** Given data follows **

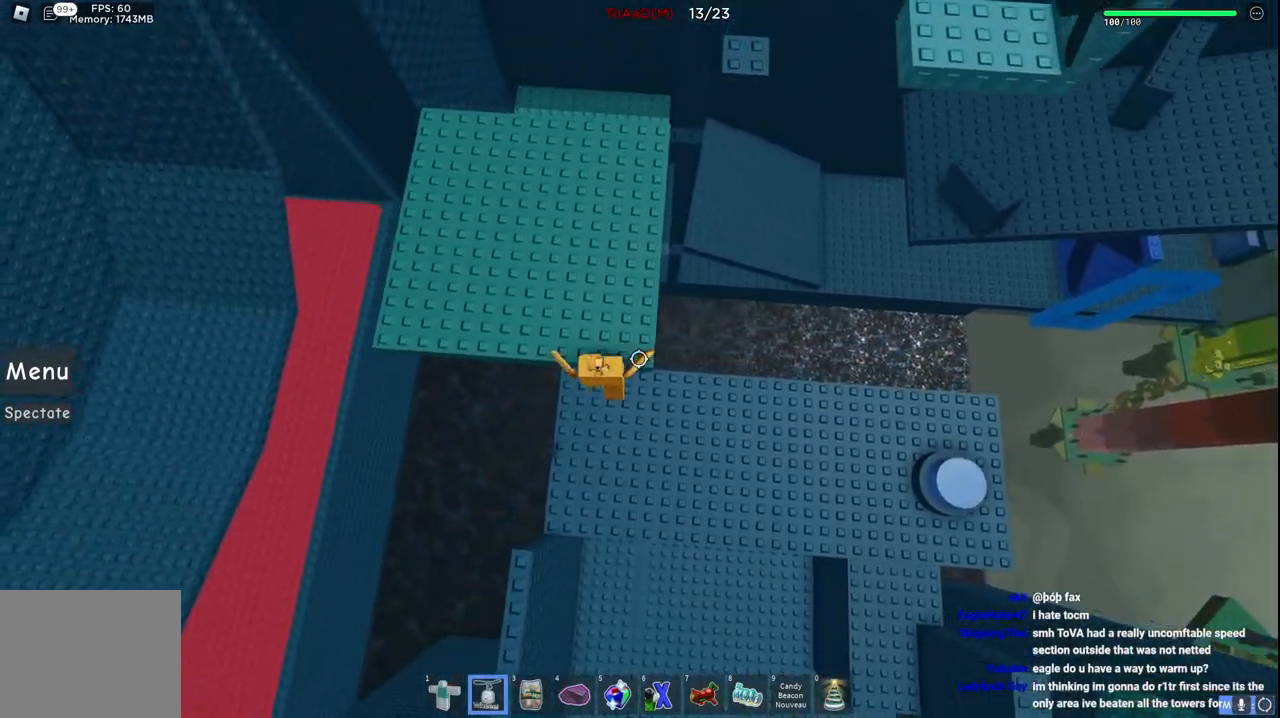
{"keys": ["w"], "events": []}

** End of Given data **
** Given data follows **

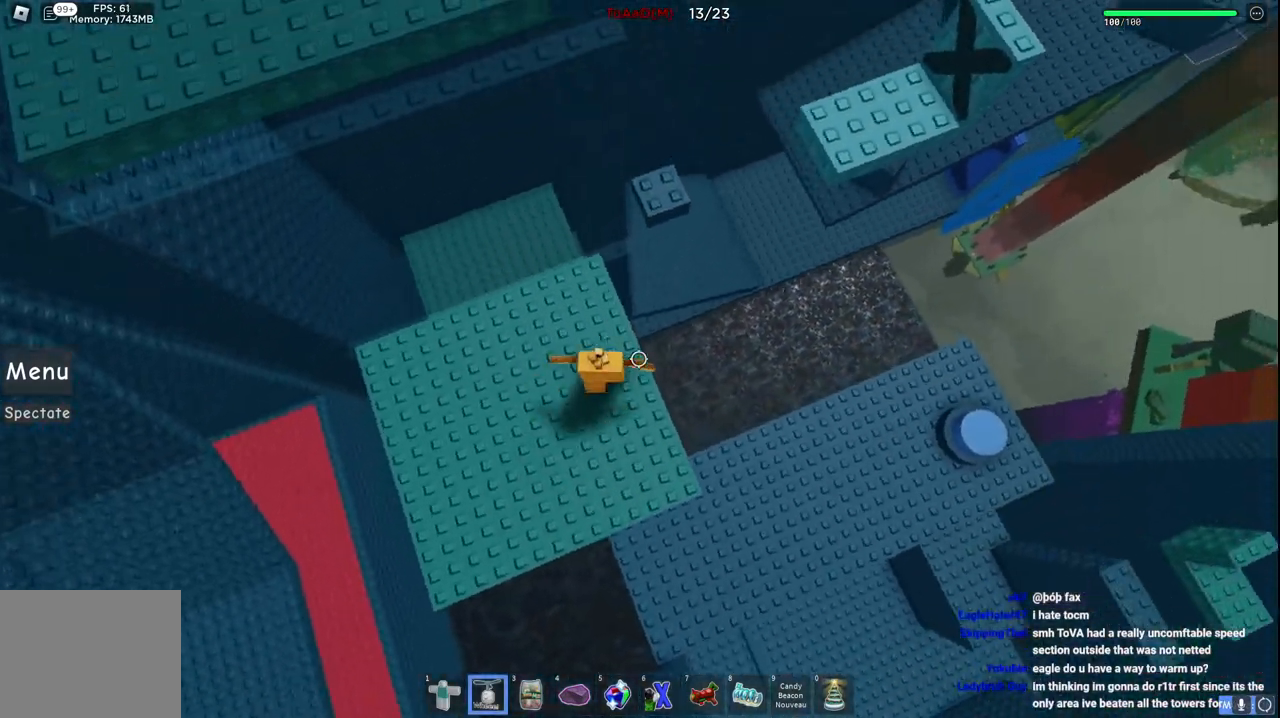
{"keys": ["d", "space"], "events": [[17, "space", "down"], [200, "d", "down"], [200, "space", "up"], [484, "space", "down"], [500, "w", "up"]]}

** End of Given data **
** Given data follows **

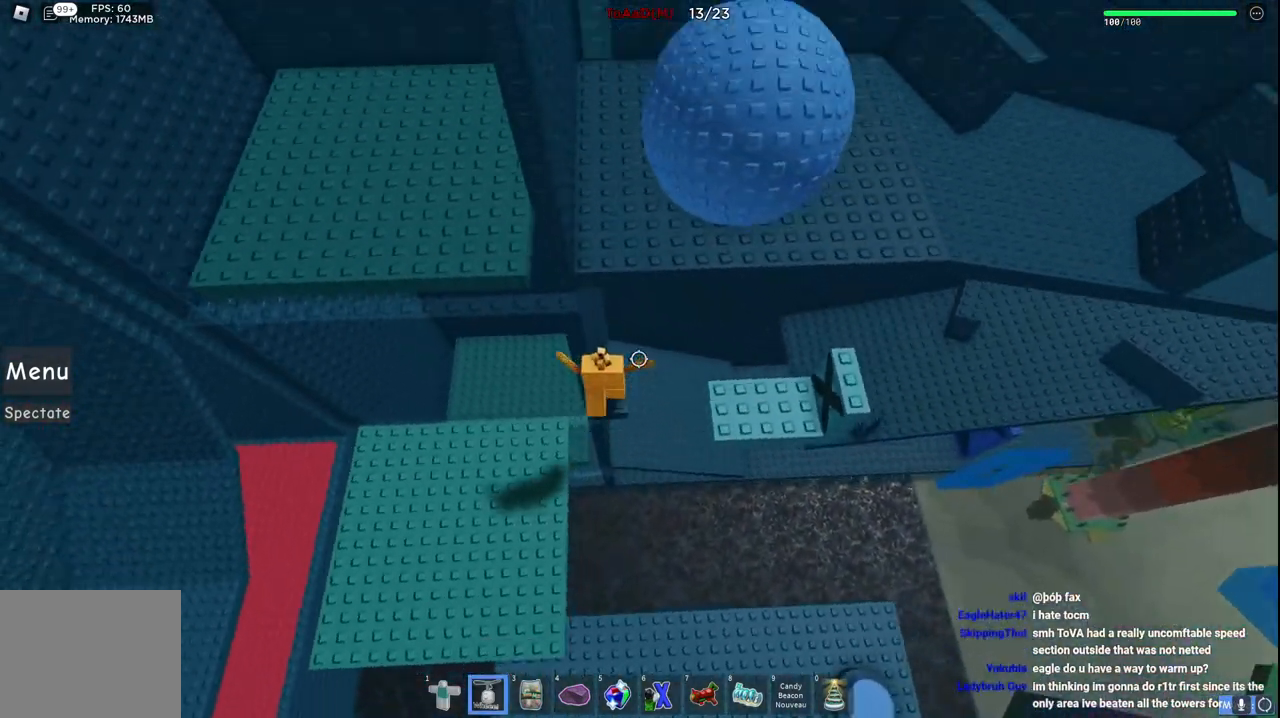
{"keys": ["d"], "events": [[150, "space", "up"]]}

** End of Given data **

Exercise> Examine the records and pull out every line where the string "space" occurs.

Response area>
{"keys": ["d", "space"], "events": [[17, "space", "down"], [200, "d", "down"], [200, "space", "up"], [484, "space", "down"], [500, "w", "up"]]}
{"keys": ["d"], "events": [[150, "space", "up"]]}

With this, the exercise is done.